Ne sachant pas quoi répondre, Tamara se tait. Puis elle sourit

– C’est vrai qu’on a toutes des points en commun. On s’est toutes battues pour rester dans nos ménages. Nos maris ont eu à faire des erreurs et nous avons pardonné. Nous aussi on a eues à faire des erreurs et ils ont pardonné. Comme quoi la vie à deux n’est pas éternellement rose, il y aura toujours des moments bons et des moins bons. On aura toujours des choses à reprocher à l’autre mais aussi faut savoir que le mariage rime avec endurance et communication et aussi c’est certain qu’on en serait pas là sans l’amour de nos époux. On ne se serait pas battues toutes ses années si on était certaines que nos époux ne nous aimaient pas ou qu’ils n’en vaillent pas la peine nakh katt soy mougne dangay mougne louko diar ak kouko diar ! Nos maris ne sont pas des saints mais au moins ils craignent Allah et il y a certaines choses qu’ils n’oseront jamais faire. Qu’Allah nous donne encore la force de supporter et que nos sacrifices ne soient pas vains. Qu’Il les convertisse en grâce et le déverse sur nos familles. Amine !

– Amine ! Disent le reste en cœur.

– Dommage que Madina et Fatima ne soient pas là pour écouter cette belle conférence Tamara, taquina Rachid

– Madina on ne sait pas où elle est mais Fatima si ! Oumou sera là après demain pour le mariage et notre mission sera de réconcilier Fatima et Khalifa ! Dit Salma

– Vous allez vous fatiguer pour rien ! Répondit Khalifa qui passait pour regagner sa chambre

Salma venait de garer sa voiture devant l’immeuble où habite Fatima, accompagné d’Oumou Salamata et sa fille ainé Zahra. Elles prennent place dans le salon attendant l’arrivée de Fatima qui se reposait dans sa chambre. Elle croyait que Salma allait venir seule mais grande fut sa surprise quand elle voit Oumou et Zahra. Elle a failli retourner dans sa chambre tellement elle était gênée…

– As Salamou ‘Aleykum, dit-elle gênée

Oumou se lève avec sa fille, Fatima lui tend la main, elle a saisie avant de s’approcher pour lui coller deux bisous. Incapable de se retenir, elle laisse échapper deux grosses larmes…

– Ne pleure pas toi aussi, dit Oumou en la prenant encore dans ses bras

– J’ai été horrible avec toi la dernière fois que tu es passée me voir et te voilà, là aujourd’hui. Je suis désolée… je te demande de me pardonner !

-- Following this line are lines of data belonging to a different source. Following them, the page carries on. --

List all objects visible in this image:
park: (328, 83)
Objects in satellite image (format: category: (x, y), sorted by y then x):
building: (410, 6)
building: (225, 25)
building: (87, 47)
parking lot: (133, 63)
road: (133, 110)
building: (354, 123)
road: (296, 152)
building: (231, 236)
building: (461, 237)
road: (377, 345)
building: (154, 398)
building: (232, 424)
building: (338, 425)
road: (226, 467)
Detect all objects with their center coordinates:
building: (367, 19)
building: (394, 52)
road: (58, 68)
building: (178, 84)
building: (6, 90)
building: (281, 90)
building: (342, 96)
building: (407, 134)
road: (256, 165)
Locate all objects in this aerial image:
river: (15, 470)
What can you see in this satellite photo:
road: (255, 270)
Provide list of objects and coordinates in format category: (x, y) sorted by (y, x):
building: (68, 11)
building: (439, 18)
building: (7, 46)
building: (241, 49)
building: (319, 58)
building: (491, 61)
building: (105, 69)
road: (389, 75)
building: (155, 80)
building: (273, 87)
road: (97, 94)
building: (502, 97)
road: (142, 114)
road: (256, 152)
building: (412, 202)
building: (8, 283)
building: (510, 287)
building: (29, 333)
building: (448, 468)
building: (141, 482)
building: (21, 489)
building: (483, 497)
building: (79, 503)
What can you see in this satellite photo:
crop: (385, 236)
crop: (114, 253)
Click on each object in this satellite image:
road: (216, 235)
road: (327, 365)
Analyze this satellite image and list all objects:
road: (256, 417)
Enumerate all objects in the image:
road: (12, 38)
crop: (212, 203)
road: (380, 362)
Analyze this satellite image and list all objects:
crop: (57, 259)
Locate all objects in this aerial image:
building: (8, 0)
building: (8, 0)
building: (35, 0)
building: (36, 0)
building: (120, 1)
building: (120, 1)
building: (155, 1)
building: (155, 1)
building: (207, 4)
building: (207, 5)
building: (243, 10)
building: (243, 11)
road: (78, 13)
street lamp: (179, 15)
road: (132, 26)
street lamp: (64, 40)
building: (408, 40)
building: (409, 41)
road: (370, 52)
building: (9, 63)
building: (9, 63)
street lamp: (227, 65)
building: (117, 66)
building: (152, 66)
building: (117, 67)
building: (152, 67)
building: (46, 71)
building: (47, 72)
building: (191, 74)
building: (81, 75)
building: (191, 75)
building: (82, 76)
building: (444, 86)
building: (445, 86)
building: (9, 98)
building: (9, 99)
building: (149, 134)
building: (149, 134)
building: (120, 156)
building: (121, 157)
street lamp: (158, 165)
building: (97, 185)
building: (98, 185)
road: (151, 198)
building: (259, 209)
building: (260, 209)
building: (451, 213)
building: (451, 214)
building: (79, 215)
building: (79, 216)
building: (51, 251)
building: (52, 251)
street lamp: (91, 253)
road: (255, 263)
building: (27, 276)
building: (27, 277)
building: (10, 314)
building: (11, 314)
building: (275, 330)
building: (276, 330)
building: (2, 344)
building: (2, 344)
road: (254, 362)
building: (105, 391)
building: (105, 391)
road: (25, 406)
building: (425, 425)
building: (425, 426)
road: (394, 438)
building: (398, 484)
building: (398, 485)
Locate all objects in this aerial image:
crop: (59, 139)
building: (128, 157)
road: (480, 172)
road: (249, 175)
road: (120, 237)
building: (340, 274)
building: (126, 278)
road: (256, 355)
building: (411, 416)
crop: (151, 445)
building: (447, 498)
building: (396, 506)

– Ce n’est rien ma chérie, lolou lou passer la. Comment tu vas et mon petit garçon ?

– Il va bien, il est en train de dormir. Zahra ma fille comment tu vas ? Dit Fatima en se tournant vers son homonyme

– Je vais bien néné Fatima et toi ? Ca fait très longtemps ! Répondit la future mariée

– Oui c’est vrai, je vais bien Alhamdoulillah !

– Bon ma chérie nous sommes venues te parler du mariage de Zahra jeudi In Shaa Allah chez nous et comme Oumou t’avait promis que tu seras sa marraine alors elle est venue en personne pour t’informer, expliqua Salma

– Ah Oumou tu n’as pas oublié ? Je ne sais même pas quoi dire. En tout cas merci pour cette surprise, j’en suis ravie mais je ne pourrai pas venir au mariage, tu sais que ma relation avec… n’est pas au beau fixe mais t’inquiète pas j’accepte quand même d’être la marraine de ma fille…

– Tu ne peux pas faire ça de toutes les façons tu ne viens pas pour lui, tu viens pour Zahra…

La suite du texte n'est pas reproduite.